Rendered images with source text
-*-*-

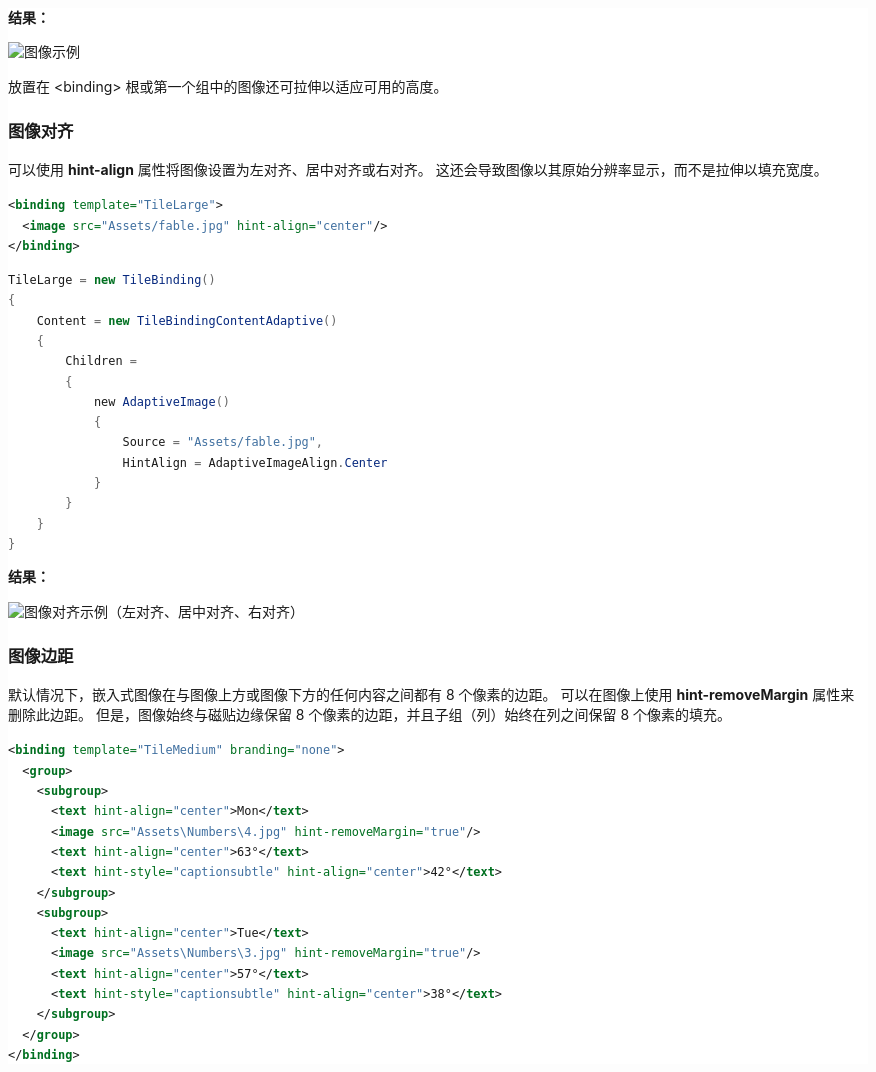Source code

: **结果：**

![图像示例](images/adaptive-tiles-images01.png)

放置在 &lt;binding&gt; 根或第一个组中的图像还可拉伸以适应可用的高度。

### <a name="image-alignment"></a>图像对齐

可以使用 **hint-align** 属性将图像设置为左对齐、居中对齐或右对齐。 这还会导致图像以其原始分辨率显示，而不是拉伸以填充宽度。

```xml
<binding template="TileLarge">
  <image src="Assets/fable.jpg" hint-align="center"/>
</binding>
```

```csharp
TileLarge = new TileBinding()
{
    Content = new TileBindingContentAdaptive()
    {
        Children =
        {
            new AdaptiveImage()
            {
                Source = "Assets/fable.jpg",
                HintAlign = AdaptiveImageAlign.Center
            }
        }
    }
}
```

**结果：**

![图像对齐示例（左对齐、居中对齐、右对齐）](images/adaptive-tiles-imagealignment.png)

### <a name="image-margins"></a>图像边距

默认情况下，嵌入式图像在与图像上方或图像下方的任何内容之间都有 8 个像素的边距。 可以在图像上使用 **hint-removeMargin** 属性来删除此边距。 但是，图像始终与磁贴边缘保留 8 个像素的边距，并且子组（列）始终在列之间保留 8 个像素的填充。

```xml
<binding template="TileMedium" branding="none">
  <group>
    <subgroup>
      <text hint-align="center">Mon</text>
      <image src="Assets\Numbers\4.jpg" hint-removeMargin="true"/>
      <text hint-align="center">63°</text>
      <text hint-style="captionsubtle" hint-align="center">42°</text>
    </subgroup>
    <subgroup>
      <text hint-align="center">Tue</text>
      <image src="Assets\Numbers\3.jpg" hint-removeMargin="true"/>
      <text hint-align="center">57°</text>
      <text hint-style="captionsubtle" hint-align="center">38°</text>
    </subgroup>
  </group>
</binding>
```
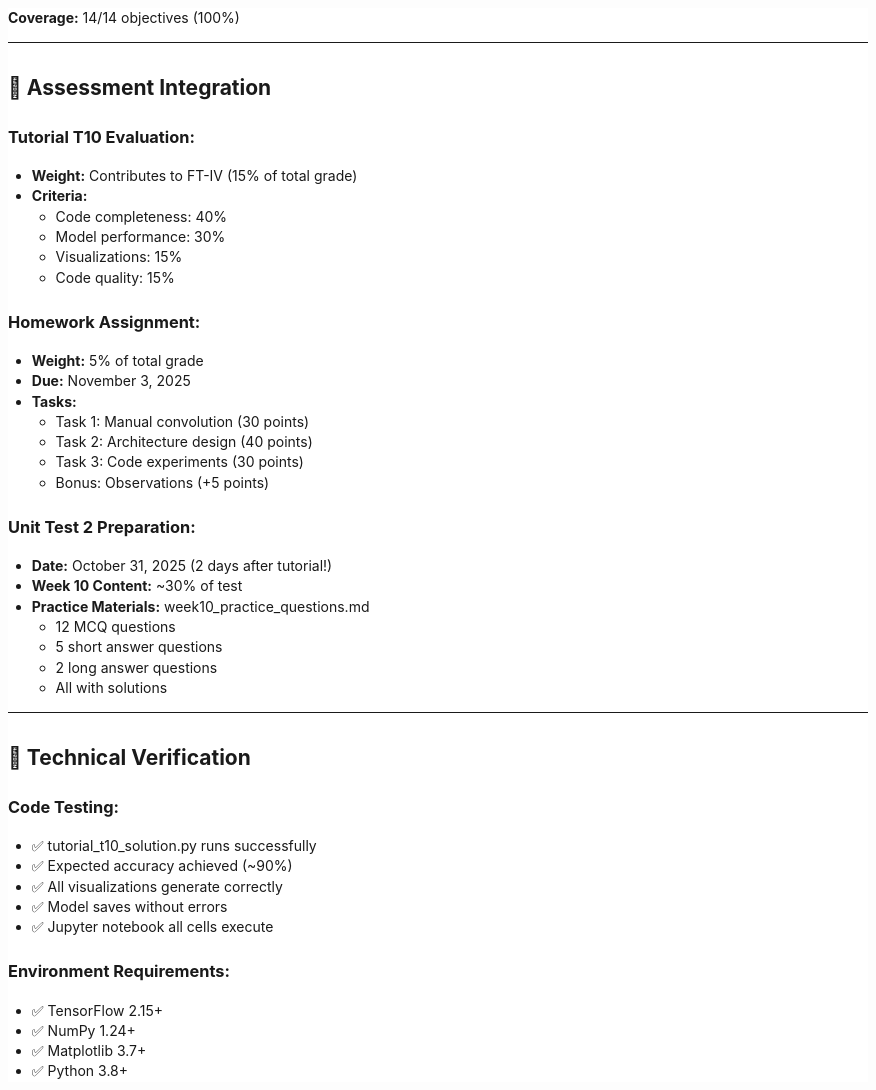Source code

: **Coverage:** 14/14 objectives (100%)

---

## 💯 Assessment Integration

### Tutorial T10 Evaluation:
- **Weight:** Contributes to FT-IV (15% of total grade)
- **Criteria:**
  - Code completeness: 40%
  - Model performance: 30%
  - Visualizations: 15%
  - Code quality: 15%

### Homework Assignment:
- **Weight:** 5% of total grade
- **Due:** November 3, 2025
- **Tasks:**
  - Task 1: Manual convolution (30 points)
  - Task 2: Architecture design (40 points)
  - Task 3: Code experiments (30 points)
  - Bonus: Observations (+5 points)

### Unit Test 2 Preparation:
- **Date:** October 31, 2025 (2 days after tutorial!)
- **Week 10 Content:** ~30% of test
- **Practice Materials:** week10_practice_questions.md
  - 12 MCQ questions
  - 5 short answer questions
  - 2 long answer questions
  - All with solutions

---

## 🔧 Technical Verification

### Code Testing:
- ✅ tutorial_t10_solution.py runs successfully
- ✅ Expected accuracy achieved (~90%)
- ✅ All visualizations generate correctly
- ✅ Model saves without errors
- ✅ Jupyter notebook all cells execute

### Environment Requirements:
- ✅ TensorFlow 2.15+
- ✅ NumPy 1.24+
- ✅ Matplotlib 3.7+
- ✅ Python 3.8+

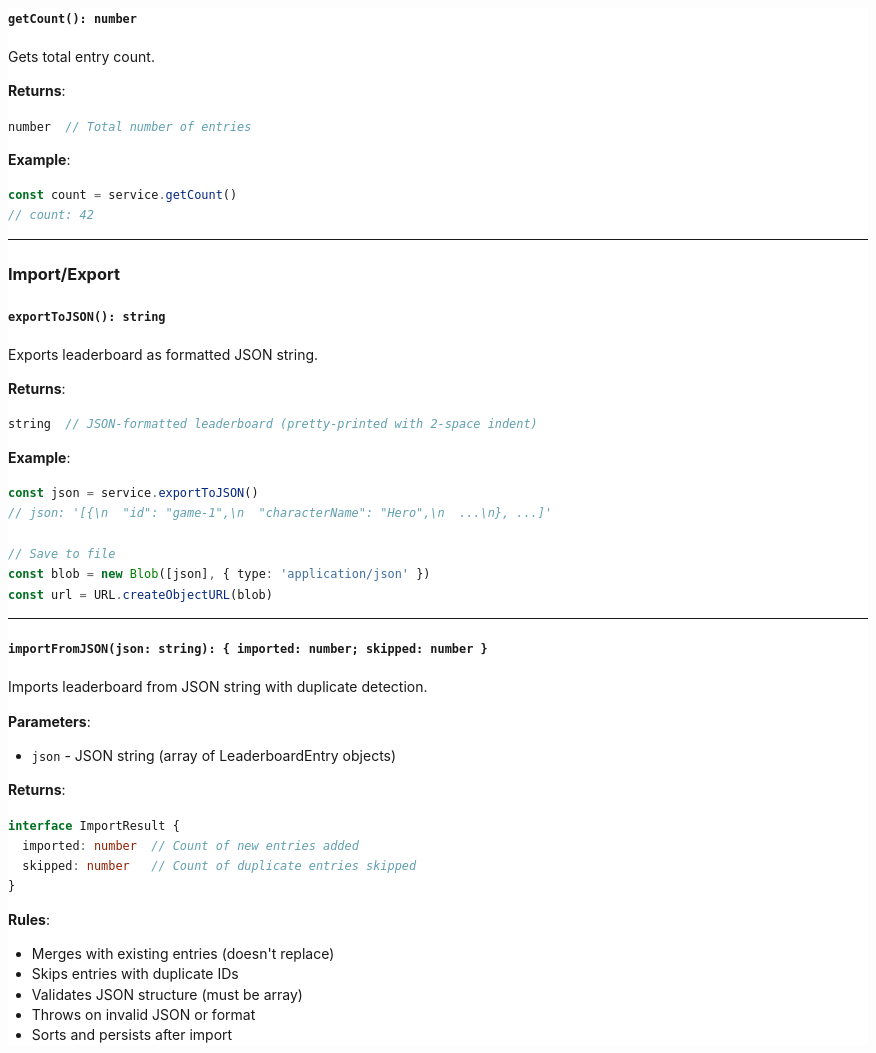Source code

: 
#### `getCount(): number`
Gets total entry count.

**Returns**:
```typescript
number  // Total number of entries
```

**Example**:
```typescript
const count = service.getCount()
// count: 42
```

---

### Import/Export

#### `exportToJSON(): string`
Exports leaderboard as formatted JSON string.

**Returns**:
```typescript
string  // JSON-formatted leaderboard (pretty-printed with 2-space indent)
```

**Example**:
```typescript
const json = service.exportToJSON()
// json: '[{\n  "id": "game-1",\n  "characterName": "Hero",\n  ...\n}, ...]'

// Save to file
const blob = new Blob([json], { type: 'application/json' })
const url = URL.createObjectURL(blob)
```

---

#### `importFromJSON(json: string): { imported: number; skipped: number }`
Imports leaderboard from JSON string with duplicate detection.

**Parameters**:
- `json` - JSON string (array of LeaderboardEntry objects)

**Returns**:
```typescript
interface ImportResult {
  imported: number  // Count of new entries added
  skipped: number   // Count of duplicate entries skipped
}
```

**Rules**:
- Merges with existing entries (doesn't replace)
- Skips entries with duplicate IDs
- Validates JSON structure (must be array)
- Throws on invalid JSON or format
- Sorts and persists after import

-*-*-

[Aim of the exercise] Lines in the data that include the word "array" should all be copied.

[Answer area]
- `json` - JSON string (array of LeaderboardEntry objects)
- Validates JSON structure (must be array)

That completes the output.